To solve the problem, we need to analyze the expression \( y = \sin^2 x + \cos^4 x \). We will find both the maximum and minimum values of \( y \). ### Step 1: Rewrite \( \cos^4 x \) We can express \( \cos^4 x \) in terms of \( \sin^2 x \): \[ \cos^4 x = (\cos^2 x)^2 = (1 - \sin^2 x)^2 \] Thus, we can rewrite \( y \) as: \[ y = \sin^2 x + (1 - \sin^2 x)^2 \] ### Step 2: Expand the expression Now, we expand \( (1 - \sin^2 x)^2 \): \[ (1 - \sin^2 x)^2 = 1 - 2\sin^2 x + \sin^4 x \] Substituting this back into the expression for \( y \): \[ y = \sin^2 x + 1 - 2\sin^2 x + \sin^4 x \] This simplifies to: \[ y = \sin^4 x - \sin^2 x + 1 \] ### Step 3: Let \( t = \sin^2 x \) Let \( t = \sin^2 x \). Since \( \sin^2 x \) can take values from 0 to 1, we have: \[ y = t^2 - t + 1 \] ### Step 4: Find the critical points To find the maximum and minimum values of \( y \), we differentiate \( y \) with respect to \( t \): \[ \frac{dy}{dt} = 2t - 1 \] Setting the derivative equal to zero gives: \[ 2t - 1 = 0 \implies t = \frac{1}{2} \] ### Step 5: Evaluate \( y \) at the critical point Now we evaluate \( y \) at \( t = \frac{1}{2} \): \[ y\left(\frac{1}{2}\right) = \left(\frac{1}{2}\right)^2 - \left(\frac{1}{2}\right) + 1 = \frac{1}{4} - \frac{1}{2} + 1 = \frac{1}{4} - \frac{2}{4} + \frac{4}{4} = \frac{3}{4} \] ### Step 6: Check the endpoints Next, we check the endpoints: - When \( t = 0 \): \[ y(0) = 0^2 - 0 + 1 = 1 \] - When \( t = 1 \): \[ y(1) = 1^2 - 1 + 1 = 1 \] ### Conclusion Thus, the minimum value of \( y \) is \( \frac{3}{4} \) (at \( t = \frac{1}{2} \)), and the maximum value of \( y \) is \( 1 \) (at both \( t = 0 \) and \( t = 1 \)).

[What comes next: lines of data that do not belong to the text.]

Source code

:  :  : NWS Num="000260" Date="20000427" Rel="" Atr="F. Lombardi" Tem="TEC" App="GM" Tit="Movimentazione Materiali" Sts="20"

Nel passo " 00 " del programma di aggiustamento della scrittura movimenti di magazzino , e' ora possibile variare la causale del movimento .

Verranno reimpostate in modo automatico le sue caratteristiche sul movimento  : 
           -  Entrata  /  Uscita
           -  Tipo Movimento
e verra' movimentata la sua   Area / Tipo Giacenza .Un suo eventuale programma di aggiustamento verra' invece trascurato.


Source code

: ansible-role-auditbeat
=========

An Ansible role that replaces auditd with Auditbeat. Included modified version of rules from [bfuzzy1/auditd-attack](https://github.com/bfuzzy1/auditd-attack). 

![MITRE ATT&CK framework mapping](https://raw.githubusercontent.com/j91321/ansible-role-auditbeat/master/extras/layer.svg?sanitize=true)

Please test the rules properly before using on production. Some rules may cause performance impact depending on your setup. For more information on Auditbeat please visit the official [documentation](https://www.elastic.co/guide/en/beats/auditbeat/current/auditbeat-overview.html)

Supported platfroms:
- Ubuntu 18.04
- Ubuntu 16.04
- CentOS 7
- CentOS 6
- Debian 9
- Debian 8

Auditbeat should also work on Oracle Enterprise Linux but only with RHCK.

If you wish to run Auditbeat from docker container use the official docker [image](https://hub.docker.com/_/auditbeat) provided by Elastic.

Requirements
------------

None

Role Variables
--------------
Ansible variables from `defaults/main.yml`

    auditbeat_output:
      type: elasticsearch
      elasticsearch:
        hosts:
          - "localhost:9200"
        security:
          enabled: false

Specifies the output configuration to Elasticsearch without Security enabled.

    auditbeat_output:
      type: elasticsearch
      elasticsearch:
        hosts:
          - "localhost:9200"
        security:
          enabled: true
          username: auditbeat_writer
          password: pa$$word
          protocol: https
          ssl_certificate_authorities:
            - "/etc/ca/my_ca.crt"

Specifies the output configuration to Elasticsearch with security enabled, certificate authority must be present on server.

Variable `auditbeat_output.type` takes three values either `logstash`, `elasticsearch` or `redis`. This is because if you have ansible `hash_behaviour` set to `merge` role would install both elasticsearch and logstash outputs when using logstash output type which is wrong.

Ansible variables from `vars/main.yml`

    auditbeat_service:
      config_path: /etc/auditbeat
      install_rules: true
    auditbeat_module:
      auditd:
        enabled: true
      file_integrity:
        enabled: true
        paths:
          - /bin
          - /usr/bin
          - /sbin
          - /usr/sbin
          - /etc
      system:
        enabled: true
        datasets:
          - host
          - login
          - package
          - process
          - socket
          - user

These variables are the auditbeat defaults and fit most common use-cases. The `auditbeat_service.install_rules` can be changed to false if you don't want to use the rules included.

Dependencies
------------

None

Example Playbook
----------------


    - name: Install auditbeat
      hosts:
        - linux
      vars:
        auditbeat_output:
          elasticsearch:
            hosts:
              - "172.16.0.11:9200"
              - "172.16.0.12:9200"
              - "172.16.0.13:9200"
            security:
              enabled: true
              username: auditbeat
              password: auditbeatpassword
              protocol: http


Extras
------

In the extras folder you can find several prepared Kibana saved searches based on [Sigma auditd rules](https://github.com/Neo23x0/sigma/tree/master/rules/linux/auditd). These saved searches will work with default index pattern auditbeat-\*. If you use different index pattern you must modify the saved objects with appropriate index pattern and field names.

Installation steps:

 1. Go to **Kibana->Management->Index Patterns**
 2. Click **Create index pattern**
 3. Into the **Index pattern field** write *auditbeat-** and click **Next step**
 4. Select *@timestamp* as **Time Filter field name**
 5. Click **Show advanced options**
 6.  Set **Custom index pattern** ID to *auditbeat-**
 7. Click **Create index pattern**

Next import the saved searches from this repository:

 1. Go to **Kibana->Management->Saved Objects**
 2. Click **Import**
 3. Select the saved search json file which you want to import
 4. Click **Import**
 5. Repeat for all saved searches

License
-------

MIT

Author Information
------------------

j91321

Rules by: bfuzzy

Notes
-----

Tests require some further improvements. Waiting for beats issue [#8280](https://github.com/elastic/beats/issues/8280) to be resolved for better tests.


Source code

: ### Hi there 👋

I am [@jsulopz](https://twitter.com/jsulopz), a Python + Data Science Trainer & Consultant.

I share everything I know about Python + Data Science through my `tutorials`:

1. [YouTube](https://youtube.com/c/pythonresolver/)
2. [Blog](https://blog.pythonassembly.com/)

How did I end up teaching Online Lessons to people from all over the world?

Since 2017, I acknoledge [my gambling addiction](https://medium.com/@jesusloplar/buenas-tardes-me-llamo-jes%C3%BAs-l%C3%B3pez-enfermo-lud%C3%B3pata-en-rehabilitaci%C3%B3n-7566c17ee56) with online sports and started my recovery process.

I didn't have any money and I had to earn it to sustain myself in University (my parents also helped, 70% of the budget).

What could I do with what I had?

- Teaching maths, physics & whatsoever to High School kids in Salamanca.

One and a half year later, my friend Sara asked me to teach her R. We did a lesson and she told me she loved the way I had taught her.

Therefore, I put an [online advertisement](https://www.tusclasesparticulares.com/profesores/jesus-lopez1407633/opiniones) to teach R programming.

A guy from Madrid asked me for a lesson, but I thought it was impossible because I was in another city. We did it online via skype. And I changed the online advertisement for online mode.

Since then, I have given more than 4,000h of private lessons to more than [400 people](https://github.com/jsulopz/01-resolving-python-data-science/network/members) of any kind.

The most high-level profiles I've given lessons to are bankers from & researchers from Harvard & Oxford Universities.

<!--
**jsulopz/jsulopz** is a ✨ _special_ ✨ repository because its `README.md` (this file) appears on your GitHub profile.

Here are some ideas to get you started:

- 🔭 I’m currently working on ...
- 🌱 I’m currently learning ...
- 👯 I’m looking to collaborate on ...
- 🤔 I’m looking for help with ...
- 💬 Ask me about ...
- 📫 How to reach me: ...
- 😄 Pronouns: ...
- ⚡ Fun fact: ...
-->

Therefore, we conclude: - The maximum value of \( y \) is \( 1 \). - The minimum value of \( y \) is \( \frac{3}{4} \). ### Final Answers: (a) The maximum value of \( y \) is **not** 2. (b) The minimum value of \( y \) is \( \frac{3}{4} \).